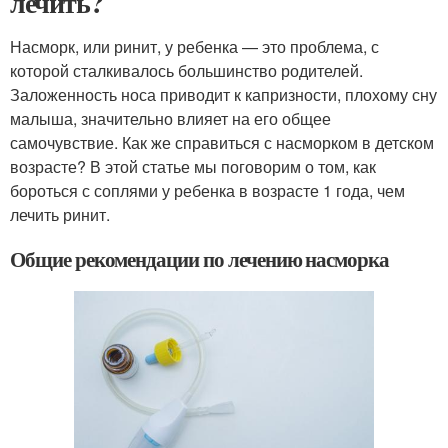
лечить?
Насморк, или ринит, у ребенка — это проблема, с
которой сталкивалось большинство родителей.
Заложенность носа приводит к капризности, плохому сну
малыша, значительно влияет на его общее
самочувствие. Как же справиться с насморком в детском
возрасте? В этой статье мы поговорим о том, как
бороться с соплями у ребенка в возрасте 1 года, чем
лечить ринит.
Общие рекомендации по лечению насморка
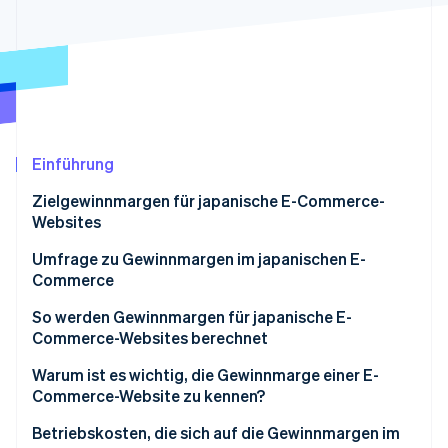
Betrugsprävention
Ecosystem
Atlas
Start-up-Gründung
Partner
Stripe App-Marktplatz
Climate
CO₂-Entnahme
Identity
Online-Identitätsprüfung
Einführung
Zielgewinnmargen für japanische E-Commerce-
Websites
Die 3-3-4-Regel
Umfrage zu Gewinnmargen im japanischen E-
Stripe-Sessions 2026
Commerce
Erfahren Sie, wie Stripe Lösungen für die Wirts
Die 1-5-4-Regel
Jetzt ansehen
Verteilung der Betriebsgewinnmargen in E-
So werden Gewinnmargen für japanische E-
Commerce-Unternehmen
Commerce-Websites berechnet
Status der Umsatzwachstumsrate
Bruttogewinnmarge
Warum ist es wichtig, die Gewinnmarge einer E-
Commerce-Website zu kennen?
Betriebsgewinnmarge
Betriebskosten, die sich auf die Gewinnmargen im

--- Requirement ---
Starting at the line that has "Start-up-Gründung" in the records above, restate word for word every line until the one that has "Verteilung der Betriebsgewinnmargen", and include that one as well.

--- Task output ---
Start-up-Gründung
Partner
Stripe App-Marktplatz
Climate
CO₂-Entnahme
Identity
Online-Identitätsprüfung
Einführung
Zielgewinnmargen für japanische E-Commerce-
Websites
Die 3-3-4-Regel
Umfrage zu Gewinnmargen im japanischen E-
Stripe-Sessions 2026
Commerce
Erfahren Sie, wie Stripe Lösungen für die Wirts
Die 1-5-4-Regel
Jetzt ansehen
Verteilung der Betriebsgewinnmargen in E-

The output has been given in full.